En conséquence, les protocoles mis en place sont propres à une équipe de travail et peuvent varier d’un établissement hospitalier à un autre. Ces pratiques ont été possibles pendant les premières années qui ont suivi l’apparition du SIDA car les essais thérapeutiques n’étaient pas réglementés. De plus, le grand public et la presse ne s’intéressaient pas encore au mode d’élaboration des traitements. Certains grands scandales comme celui de la cyclosporine (voir encadré ci-dessous) vont conduire à questionner certaines pratiques cliniciennes et ouvrir le débat concernant l’élaboration des traitements.
Le 29 octobre 1985, les professeurs Jean-Marie Andrieu, cancérologue, Even, pneumologue, et le docteur Alain Venet donnent une conférence de presse organisée par le ministère des Affaires sociales qui expose les résultats d’une expérience menée par des cliniciens : ils ont administré de la ciclosporine à des malades atteints du SIDA. On place alors des espoirs dans ce médicament, habituellement utilisé pour limiter les risques de rejet lors de greffe, qui a des effets sur le système immunitaire. Les solutions qu’ils apportent semblent prometteuses. La nouvelle se répand très vite suite à la diffusion de la conférence de presse via les médias nationaux. Cependant, très vite, on se rendra compte que la ciclosporine n’est pas efficace.

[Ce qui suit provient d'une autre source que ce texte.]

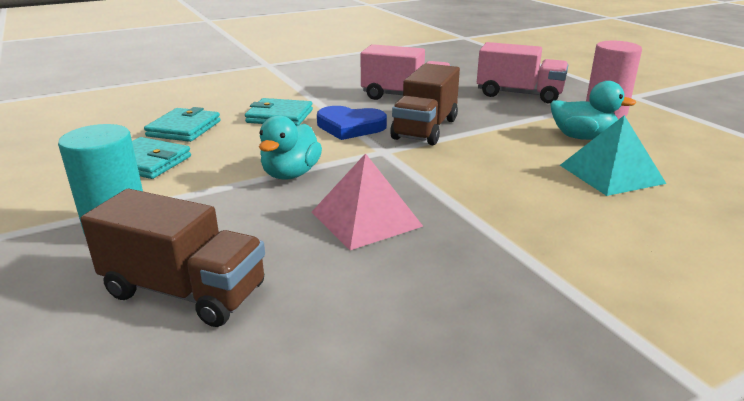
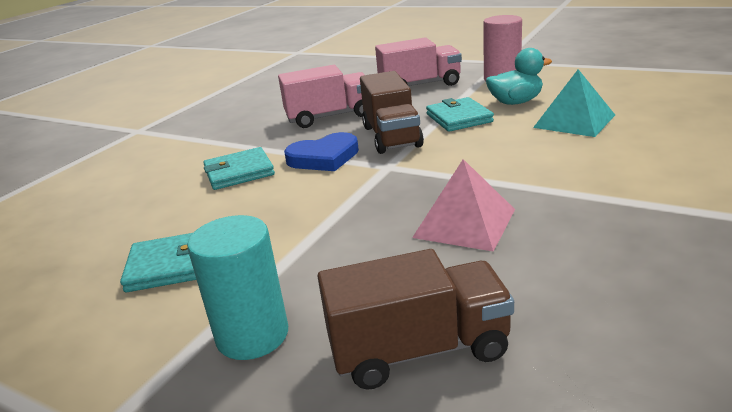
camera: 30 degrees left, 0 degrees up
(184, 128) = (154, 220): turquoise wallet -> turquoise wallet (459, 118)
(291, 174) = (340, 216): turquoise duck -> none

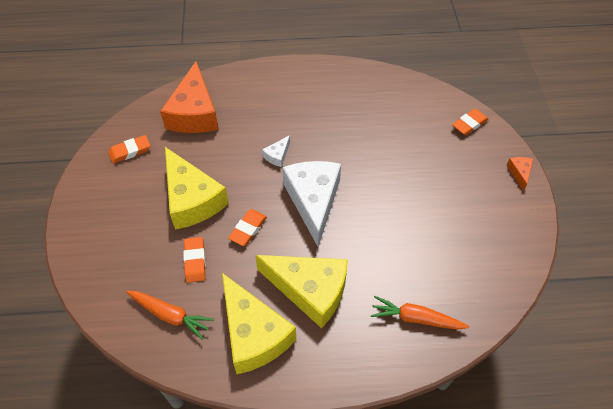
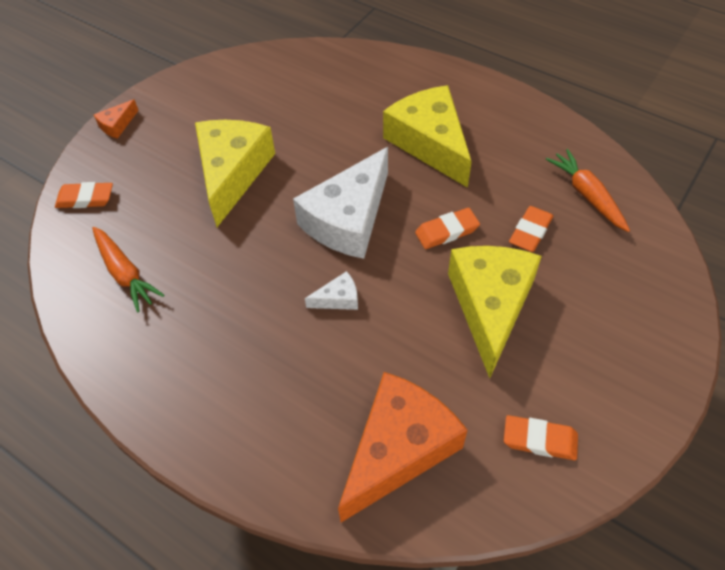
camera: 140 degrees left, 0 degrees up
(253, 334) = (511, 139): yellow cheese -> yellow cheese (232, 173)
(416, 318) = (357, 78): orange carrot -> orange carrot (125, 273)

Le malaise concernant la ciclosporine vient du fait que ces résultats n’ont pas fait l’objet de publication scientifique. En effet, les trois médecins se sont passés de l’aval des grands comités de lecture qui donnent une valeur scientifique à tout travail.
Ce qui fait l’originalité de l’événement, c’est aussi que la conférence a été organisée à l’initiative de la ministre Georgina Dufoix. Il s’agit de la première manifestation significative de l’Etat pour le SIDA. Il s’agit d’une réaction hâtive et peu adaptée à la situation. Cela met en lumière les défaillances de l’Etat pour gérer ce problème.
Cette affaire marque le déclin de la tradition clinique, qui a cherché
à répondre à une urgence thérapeutique en appliquant la
devise : « Mieux vaut un faux espoir que pas
d’espoir. » A partir de ce moment, ils seront de plus en plus
critiqués, même par les patients. Dorénavant, les médecins de la modernité
seront plébiscités.
Cette affaire met aussi en évidence le manque d’institution politique afin de contrôler les essais. Cf les pouvoirs politiques.
C’est dans ce même esprit que l’on conçoit l’éthique clinicienne. Chaque patient doit recevoir un traitement qui lui est propre, selon les spécificités de sa pathologie. De même, être capable de se forger une opinion éthique valable nécessite une expérience construite dans le temps. C’est pourquoi le clinicien jouit d’une autonomie morale légitime, et peut statuer en matière d’éthique.